There is no political equivalent to this disaster, but clarity of communication is the currency of the trade. A healthy democracy needs a dialogue between leaders and led in which both are understood. The best politician of the recent Conservative hegemony was Boris Johnson who, for all the irritating curlicues of his style, had a real character as a speaker. David Cameron projected assurance and Theresa May had her moments, notably when she told the Conservatives that they had become the nasty party, when clarity overcome her natural diffidence. Rishi Sunak is the business-speak prime minister, the maestro of the jargon of a Stanford MBA. The tip-off is his excessive use of the word “innovation”, a term that has cancelled itself by ceasing to be innovative. We even now have a government department with Innovation in its title. Sunak loves the talk about innovation as if to say that something is new is the same as saying it is good. That is by definition of the opposite of a conservative. Nobody, either in business or in politics, ever says “we innovated and it was rubbish”—though they ought to, because it happens all the time.

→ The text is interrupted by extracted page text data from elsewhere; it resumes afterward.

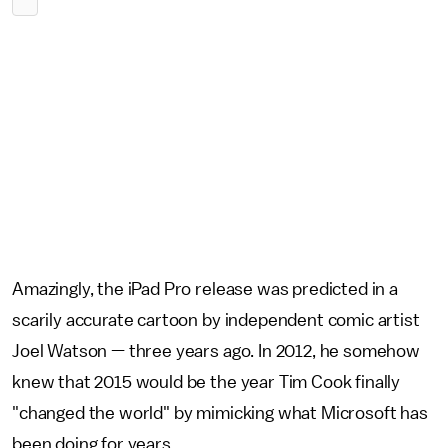
Amazingly, the iPad Pro release was predicted in a
scarily accurate cartoon by independent comic artist
Joel Watson — three years ago. In 2012, he somehow
knew that 2015 would be the year Tim Cook finally
"changed the world" by mimicking what Microsoft has
been doing for years.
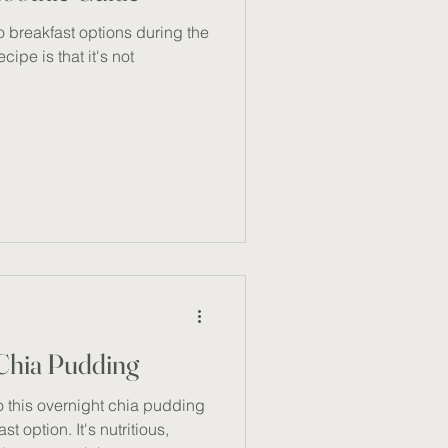
o breakfast options during the
cipe is that it's not
 Chia Pudding
to this overnight chia pudding
 option. It's nutritious,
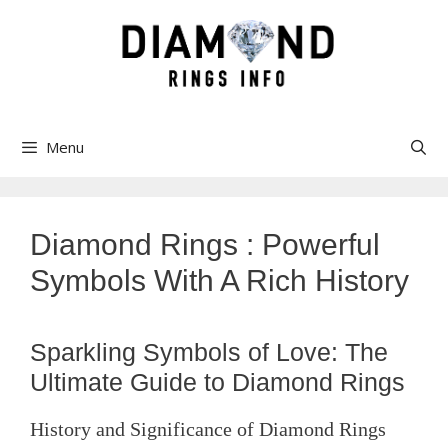
Skip
to
content
Menu
Diamond Rings : Powerful
Symbols With A Rich History
Sparkling Symbols of Love: The
Ultimate Guide to Diamond Rings
History and Significance of Diamond Rings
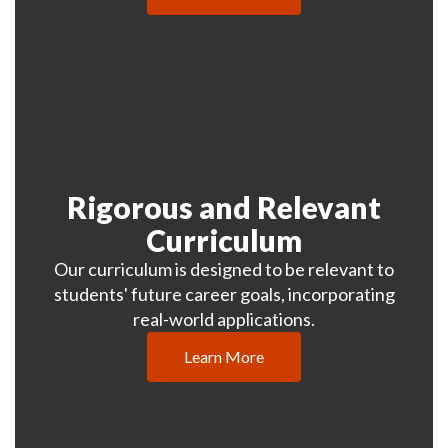
Rigorous and Relevant
Curriculum
Our curriculum is designed to be relevant to
students' future career goals, incorporating
real-world applications.
Learn More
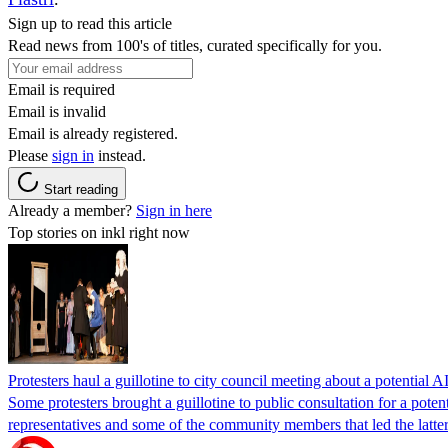
Sign up to read this article
Read news from 100's of titles, curated specifically for you.
Email is required
Email is invalid
Email is already registered.
Please
sign in
instead.
Start reading
Already a member?
Sign in here
Top stories on inkl right now
Protesters haul a guillotine to city council meeting about a potential A
Some protesters brought a guillotine to public consultation for a pote
representatives and some of the community members that led the latter 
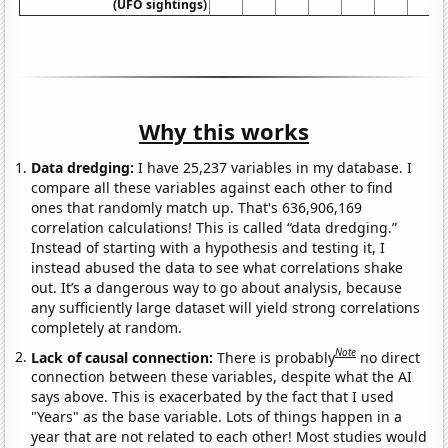
(UFO sightings)
Why this works
Data dredging:
I have 25,237 variables in my database. I
compare all these variables against each other to find
ones that randomly match up. That's 636,906,169
correlation calculations! This is called “data dredging.”
Instead of starting with a hypothesis and testing it, I
instead abused the data to see what correlations shake
out. It’s a dangerous way to go about analysis, because
any sufficiently large dataset will yield strong correlations
completely at random.
Note
Lack of causal connection:
There is probably
no direct
connection between these variables, despite what the AI
says above. This is exacerbated by the fact that I used
"Years" as the base variable. Lots of things happen in a
year that are not related to each other! Most studies would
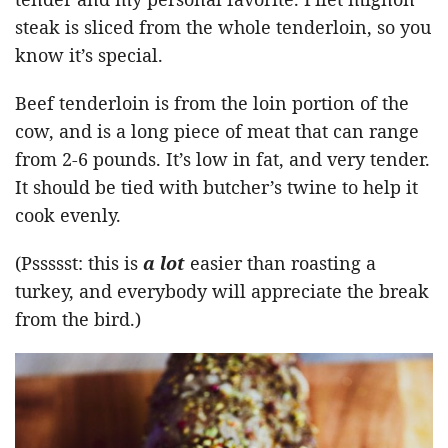
steak is sliced from the whole tenderloin, so you
know it’s special.
Beef tenderloin is from the loin portion of the
cow, and is a long piece of meat that can range
from 2-6 pounds. It’s low in fat, and very tender.
It should be tied with butcher’s twine to help it
cook evenly.
(Pssssst: this is
a lot
easier than roasting a
turkey, and everybody will appreciate the break
from the bird.)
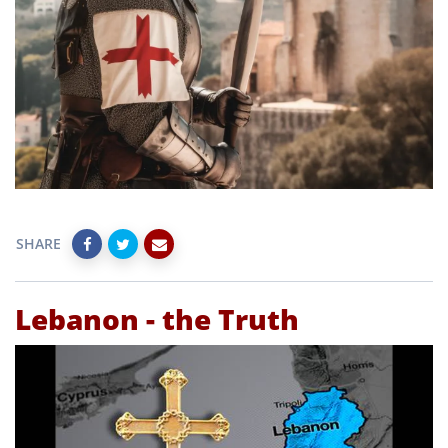
SHARE
Lebanon - the Truth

Politics is harder now and, for that reason, political speeches are harder to write. The grand causes have broken into smaller issues. Executive authority is an illusion and the audience senses any large claims to be fraudulent. Yet, for all that, it is still possible to be clear, which has to be the objective. There is a lot that cannot be borrowed from President Zelensky and a lot that we would not want to. But we can learn from his clarity, moral as well as linguistic. We can learn from his confrontation with the truth and the plain eloquence with which he talks his nation into being.